That's Too Much Information!

Genealogists researching Maine families sometimes run into a problem using the International Genealogical Index (IGI). When searching for a marriage record, they will sometimes find two records for the same couple, each bearing a different date, each recorded in a different town, and each transcribed from an original record. How can this be?

We in New England are spoiled with excellent town records of births, deaths, and marriages, dating back to the 17th century. Genealogists living elsewhere in the country, where jurisdiction over vital records lay with the county, and where recording requirements were lax in early years, should be envious. But, there is a price for this. Let's call it matrimonial overdetermination (or, on the other hand, let's not).

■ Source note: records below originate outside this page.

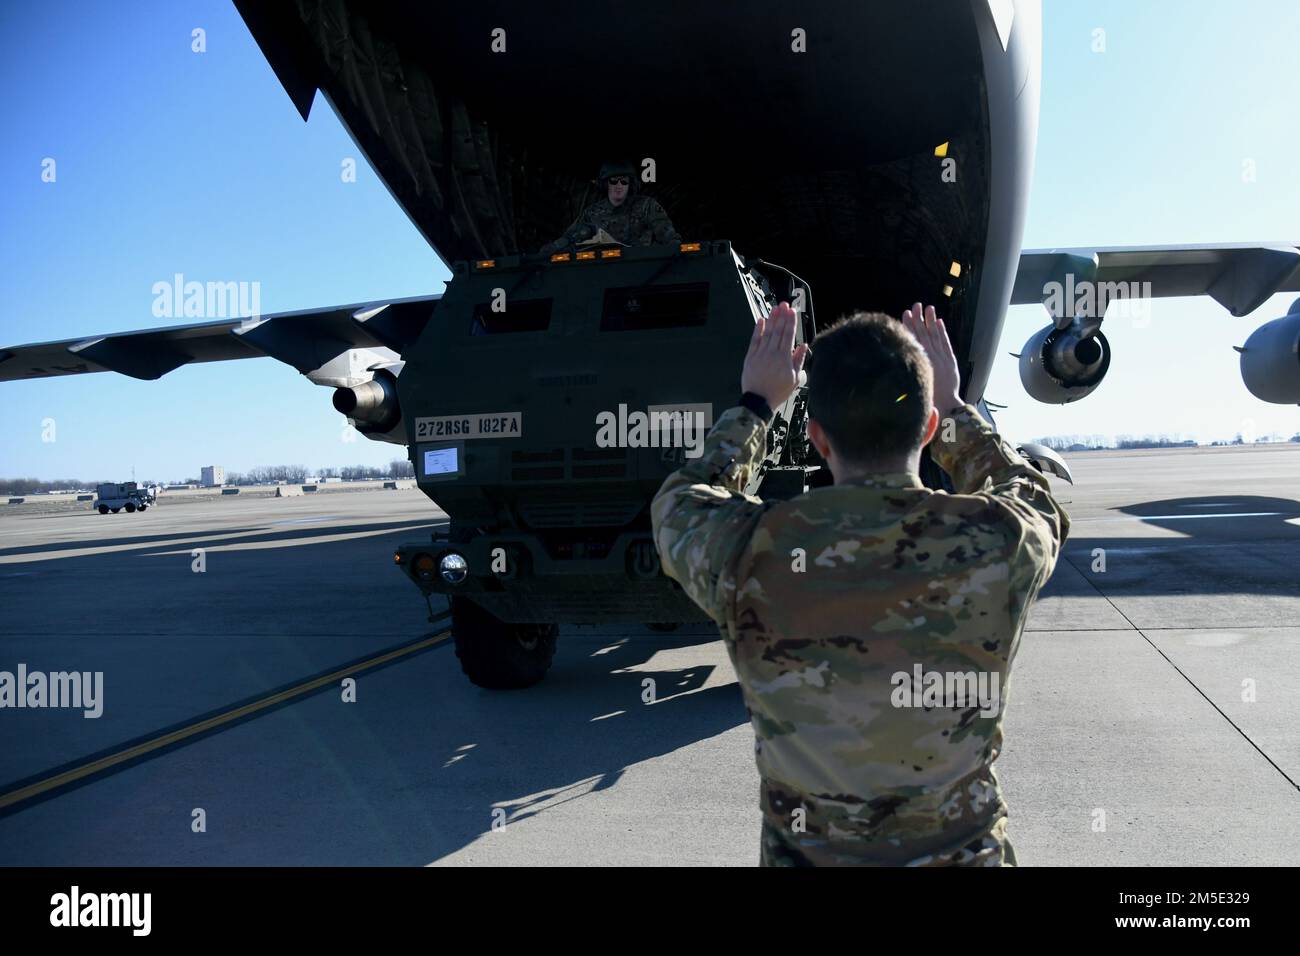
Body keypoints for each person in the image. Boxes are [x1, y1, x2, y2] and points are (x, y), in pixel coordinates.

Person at [650, 301, 1069, 866]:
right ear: (925, 430)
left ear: (819, 438)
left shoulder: (752, 550)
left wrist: (756, 404)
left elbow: (678, 505)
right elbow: (1033, 494)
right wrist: (954, 409)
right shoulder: (995, 541)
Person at [539, 161, 679, 255]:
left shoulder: (646, 205)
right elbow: (570, 236)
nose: (619, 185)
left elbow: (667, 235)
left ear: (631, 184)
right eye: (613, 181)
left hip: (639, 267)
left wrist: (676, 250)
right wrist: (552, 248)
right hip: (601, 269)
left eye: (624, 181)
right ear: (606, 184)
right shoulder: (592, 212)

Here's an example. Charles B. Brooks of Oxford, Maine, and Roxana A. Cordwell of Greenwood, Maine, were betrothed in the spring of 1842. They were required by law to publish their intentions to marry in their towns of residence. So, in Greenwood a publishment—a publication of intentions—was entered on the books:

Intentions of Marriage between Mr Charles B Brooks of Oxford and Miss Roxana A Cordwell of Greenwood were Published in Greenwood April 26th 1842.
A similar notice was entered on the town books in Oxford, on April 30.

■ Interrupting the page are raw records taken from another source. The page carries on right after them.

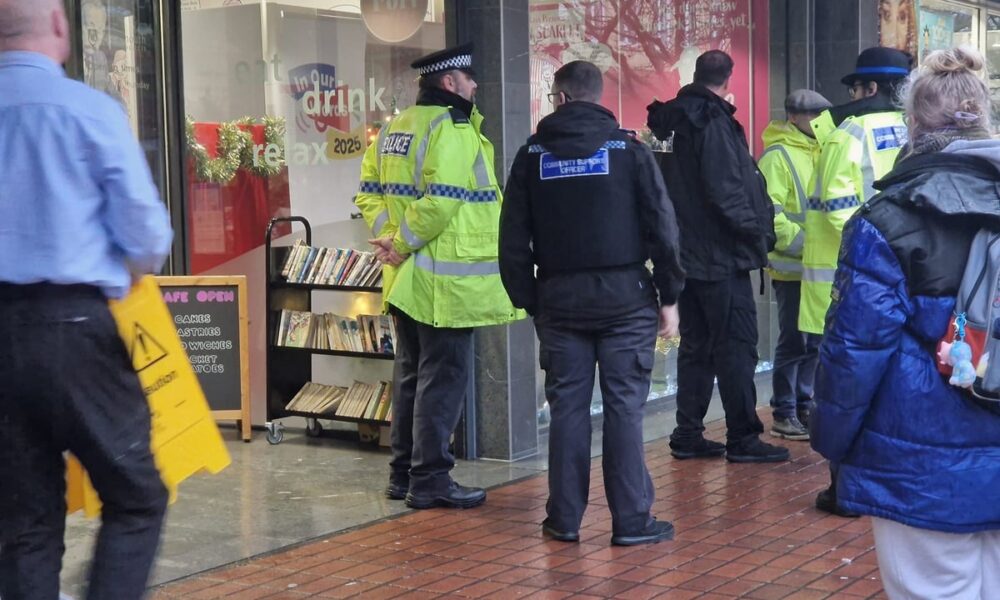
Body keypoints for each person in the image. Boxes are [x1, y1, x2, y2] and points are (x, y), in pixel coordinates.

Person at [811, 46, 1000, 598]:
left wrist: (834, 444)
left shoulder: (885, 221)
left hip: (917, 459)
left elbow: (854, 353)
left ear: (912, 124)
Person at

A couple of weeks passed, and no one objected to the marriage, so the town clerk in each town certified the couple's intentions—i.e. gave them a marriage certificate. In Greenwood, this happened on May 14, in Oxford on May 18.

The couple was married in Greenwood on May 22, 1842.

Here we have five different dates associated with the same event, only one of which is a marriage date. And it gets worse. Ministers were required to return a record of each marriage they performed to the clerk of the town where the ceremony took place. The marriage return was often dated (a sixth date) before it was recorded, at which time the clerk could affix another date (a seventh).

The Brooks marriage is also recorded in county marriage returns. Records of hundreds of other Maine marriages were returned to the state, and are now available on microfilm. And let's not forget contemporary newspaper accounts, Bible records, the records of ministers and Justices of the Peace, divorce records, pension files, etc.—all of them possible sources of marriage dates. Further, some marriages were recorded in more than one town, and could be returned to the county or state by any or all of those towns.

So, when different marriage dates appear in the IGI, recorded in different towns, often one of the records is a date of publishment or certification of intentions. One great flaw in the IGI is its failure to distinguish between actual marriage dates and dates preliminary to this (also a fault of the contributors, I suppose, who substituted an intention date wherever a marriage date couldn't be found).

There is one great advantage to finding and jotting down an ancestral couple's marriage intentions: intentions were almost always recorded chronologically, while marriage records were recorded as they filtered in from ministers and JPs in the community. Intentions are truly primary records—written down at the time of the event, probably with one or both of the marrying parties standing in the room. Marriage records, though legal and official, were copies of records kept by the officiators. (Charles and Roxana's marriage record is perhaps more authoritative than some others; they were married by the Greenwood town clerk.)

As genealogists, which should we prefer: many, possibly conflicting, records of a marriage; or one record, perhaps inaccurate, but also irrefutable? There should be no question. Despite the possibility of conflict, it's always better to have more data than less.